Table of Contents
# $EPIC: random_numbers.txt,v 1.2 2007/02/17 18:33:25 jnelson Exp $
About pseudo-random numbers:
Psuedo-random number generators (RNG) always have tension between three opposing forces:
1) Entropy 2) Coverage 3) Repeatability
Entropy is the tendancy of a RNG to avoid revealing what the next random number is going to be. Entropy can be roughly measured by asking this question: If I see <N> numbers from the random number generator, can I guess what the possible values of the <N+1>th value is? As N grows increasingly larger, does the possible values of N+1 grow increasingly smaller?
High entropy can be imaged as deck of cards where you select a card, and then re-shuffle the deck before you select the next card.
Coverage is the tendancy of an RNG to select each value approximately the same number of times. Coverage can be roughly measured by determining whether the selections-per-number is flat (more coverage) or bell shaped (less coverage),
High coverage can be imagined as a deck of cards where you select a card, and then remove that card from the deck, until all the cards have been used, and then you re-shuffle.
Repeatability is the tendancy of an RNG to be able to generate the same values each time it is used. Repeatability is determined by observation.
Repeatability can be imagined as a deck of cards where the order is predetermined, and you select each card in order.
Why are these forces in opposition?
Any psuedo-random number generator that uses an algorithm has to have a starting value (“seed”). Most RNGs are fully repeatable, given the same initial seed. The quality of the entropy is therefore only as good as the secrecy of the seed.
Any psuedo-random number generator that uses a mathematical formula to decide what the next value is, bases the next number in part on the previous number. The best RNGs create values that are very very large (arc4random creates values [0..2^170]) and then give you only a few bits of that number. This hides from the viewer what the number is, and hinders the calculation of the next number.
Any psuedo-random number generator that uses an external data source does not have to be seeded, but the quality of the entropy depends on the external source.
Enough blathering! What about EPIC?
The client has four random number generators:
|Classic ircII RNG
The /dev/urandom RNG reads 32 bits from /dev/urandom and returns them to you. This requires that the client hold open /dev/urandom, which will reduce the number of file descriptors available. If /dev/urandom is not available, this RNG falls back to the classic ircII RNG. You cannot seed this RNG.
This is the RNG used by all versions of ircII. It is always available, and it is fully portable across all ircII clients. Based on a 32 bit seed, it generates a 32 bit number and returns it. Given one number, it is possible to generate all the random numbers that succeed it. This RNG must be seeded, and is fully repeatable with the same seed.
This is the RNG historically used by EPIC. It is usually available on all epic and bx clients.

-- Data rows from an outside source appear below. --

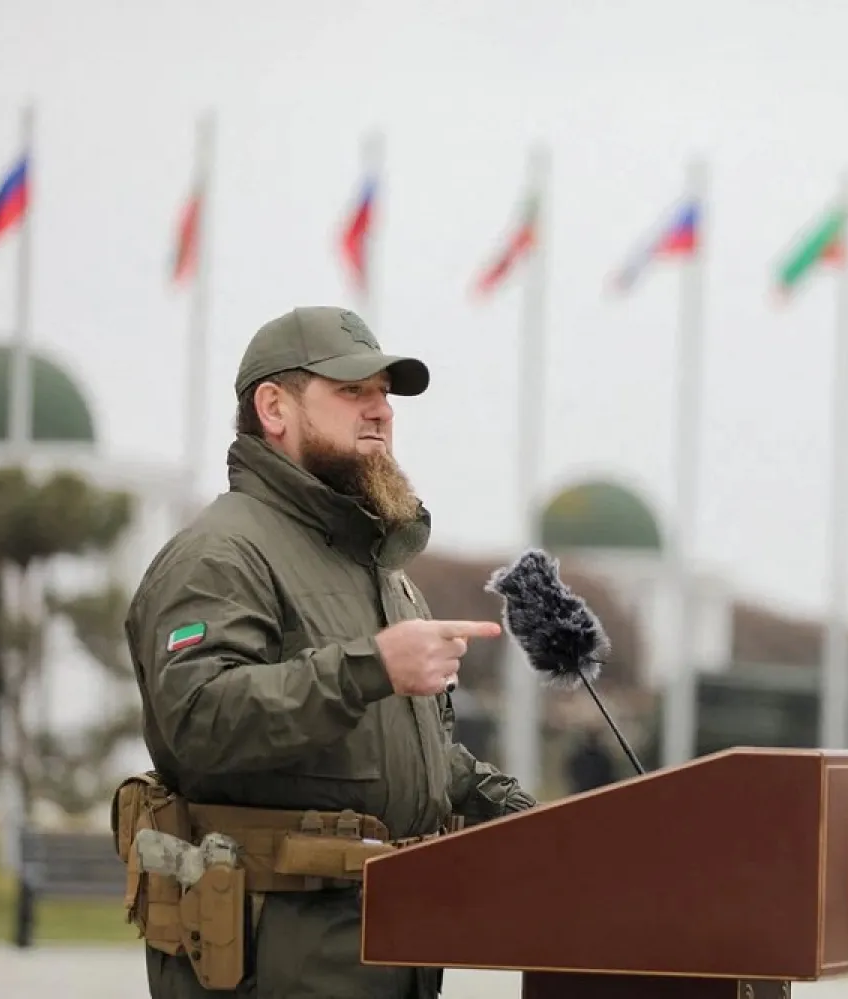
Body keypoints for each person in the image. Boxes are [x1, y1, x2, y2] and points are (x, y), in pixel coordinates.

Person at [114, 306, 537, 999]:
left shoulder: (379, 572)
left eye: (384, 394)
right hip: (275, 960)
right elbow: (197, 720)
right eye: (351, 390)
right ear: (274, 407)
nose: (379, 411)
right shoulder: (219, 554)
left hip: (384, 952)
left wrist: (527, 815)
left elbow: (395, 753)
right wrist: (371, 667)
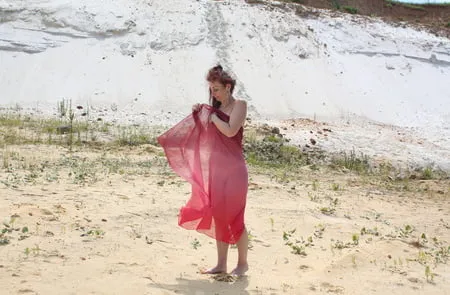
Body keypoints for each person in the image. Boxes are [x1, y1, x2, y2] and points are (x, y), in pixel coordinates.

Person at [157, 65, 249, 276]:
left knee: (235, 217)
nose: (212, 93)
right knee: (219, 216)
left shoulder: (240, 106)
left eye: (216, 89)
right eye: (210, 89)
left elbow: (230, 130)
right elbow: (204, 137)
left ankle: (242, 264)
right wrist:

It works by calling gettimeofday() twice in succession and using the low 16 bits of each call to generate a 32 bit number. Given faster computers and faster syscalls these days than 10 years ago, this RNG doesn't give very good coverage, but it's hard to predict the exact time. You cannot seed this RNG.
This is the RNG currently recommended for all-purpose use. This RNG generates numbers between 0 and 2^170 and returns the lowest 32 bits. Not knowing what the high 138 bits are makes it unreasonably difficult to calculate the next value, since it's understood that all 2^32 values are possible within the 2^138 different paths. The Arc4random RNG is auto-seeding from /dev/urandom so it is not repeatable.
The classic ircII RNG first appeared in ircII. The gettimeofday() RNG first appeared in EPIC3. The /dev/urandom RNG first appeared in EPIC4pre2.001. The arc4random RNG first appeared in EPIC4-1.1.8.